Occupant une position dominée dans la division internationale du travail, de plus en plus dépendant des capitaux impérialistes, le Portugal est alors le pays le plus pauvre d’Europe. Non seulement les salaires moyens y sont nettement plus faibles qu’ailleurs, mais les taux d’analphabétisme et de mortalité infantile sont les plus élevés du continent et un quart du peuple portugais – notamment les jeunes travailleurs – a pris la difficile décision d’émigrer.
La révoltes des capitaines
C’est dans ce contexte que s’accroît la combativité du peuple portugais, aussi bien parmi les ouvriers d’industrie, les paysans que dans la jeunesse étudiante, et que va éclater la révolte des capitaines.
Le 25 avril, à 0 h 25, ces derniers parviennent à s’emparer de « Radio renaissance » et diffusent la célèbre chanson Grandôla, Vila morena. Devenue ces dernières années le chant de celles et ceux qui refusent les cures d’austérité, cette chanson est utilisée durant cette nuit du 24 au 25 avril comme le signal de lancement de la mobilisation militaire. Radios, ministères et quartiers généraux des régions militaires sont rapidement assiégés puis investis par les troupes dirigées par le MFA. Un ultimatum est adressé à Caetano, qui finit par se rendre en posant une condition : que le pouvoir ne « tombe aux mains de la rue ». Le MFA se plie à ses exigences, en lui permettant de négocier directement avec le général Spinola puis en l’escortant, dans un blindé, pour qu’il puisse s’enfuir du pays sans être jugé pour ses crimes.
Spinola est alors l’option de la bourgeoisie portugaise, dont une partie au moins souhaiterait une transition de type « gaulliste ». Ancien engagé dans la guerre d’Espagne du côté de Franco puis sur le front oriental en soutien des troupes nazies, il rassure la classe dominante parce qu’il souhaite non seulement une solution néocoloniale aux guerres menées sur le continent africain, mais aussi que le changement de régime n’ébranle en rien les intérêts du capital (national et étranger).
Le peuple en actes
Si le MFA offre alors le pouvoir sur un plateau au « général au monocle », ce n’est pas seulement qu’il se sent trop faible pour l’exercer, mais parce que son souci est alors d’éviter une irruption populaire, autrement dit une révolution. Ainsi invite-t-il la population de Lisbonne, à travers une série de communiqués, à « garder son calme et à rentrer chez elle ».

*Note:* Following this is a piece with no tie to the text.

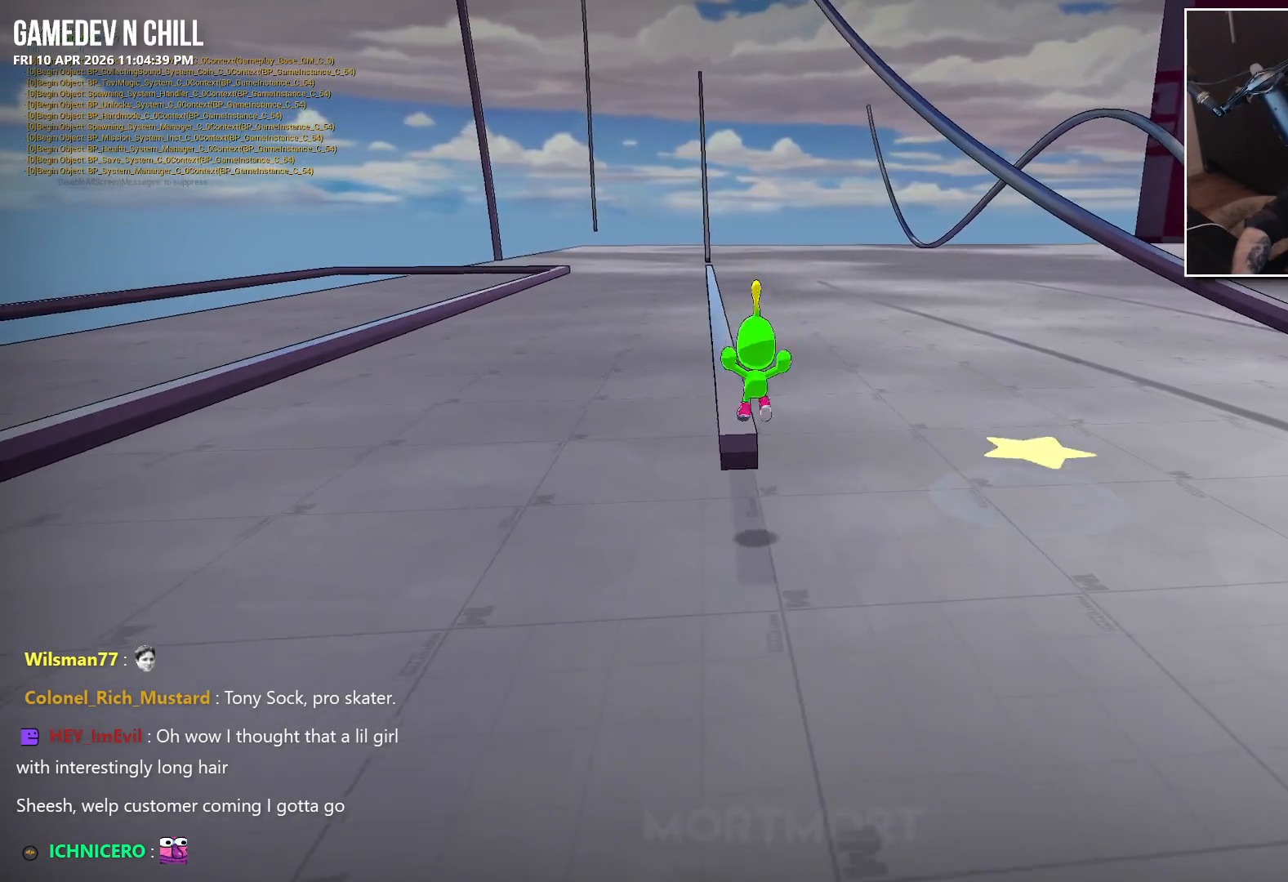
{"buttons": ["A"], "left_stick": "down", "right_stick": "center", "events": [[117, "left_stick", "down"], [184, "A", "down"]]}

Le peuple fraternise avec le MFA mais ne se soumet pas à cette recommandation et cherche par des actions spontanées à pousser l’avantage jusqu’à abattre l’ensemble des structures de répression héritées de la dictature. Garde nationale républicaine, police politique (PIDE), parti unique, bureaux de la censure, prisons : dès le 25 avril, toutes les institutions qui composent l’énorme appareil répressif du régime sont prises d’assaut par le peuple lui-même, qui devance généralement les militaires et les contraignent à prendre parti. Ainsi des prisonniers politiques, qui sont tous libérés sous la pression populaire alors que les militaires, notamment Spinola, auraient voulu garder enfermés ceux qui avaient commis des attentats contre la dictature.
Ugo Palheta
Révolution et contre-révolution
La rupture ouverte par le 25 avril va rapidement se muer en crise révolutionnaire, au sens où l’entendait Lénine : ceux d’en haut ne peuvent plus maintenir leur domination sous une forme inchangée, et ceux d’en bas ne veulent plus être dirigés, passant à l’action pour imposer leurs propres intérêts. C’est donc bien une politique des exploités qui s’approfondit peu à peu, en réponse aux tentatives de la classe dominante d’arrêter le cours de la révolution, de dompter la combativité populaire et de l’enfermer sur les rails de la modernisation capitaliste.
L’épreuve de force
Du 25 avril à fin septembre 1974 s’affirme une première lutte de pouvoir entre Spinola, qui cherche à élargir son pouvoir, au nom de la « majorité silencieuse » mais au profit de la bourgeoisie, et un camp hétérogène composé de l’essentiel du MFA, des partis de gauche et des travailleurs eux-mêmes. Contre l’avis des directions réformistes (PCP et PS), ces derniers multiplient les grèves, dès le mois de mai, dans presque tous les secteurs (chantiers navals, mines, chimie, industrie automobile, construction, banques, etc.). De même, des initiatives sont lancées visant à occuper et reconvertir des bâtiments inoccupés ou des villas possédés par les anciens dignitaires du régime salazariste, permettant notamment de loger les habitants des bidonvilles. À la campagne, les paysans commencent à occuper les vastes terres des latifundistes.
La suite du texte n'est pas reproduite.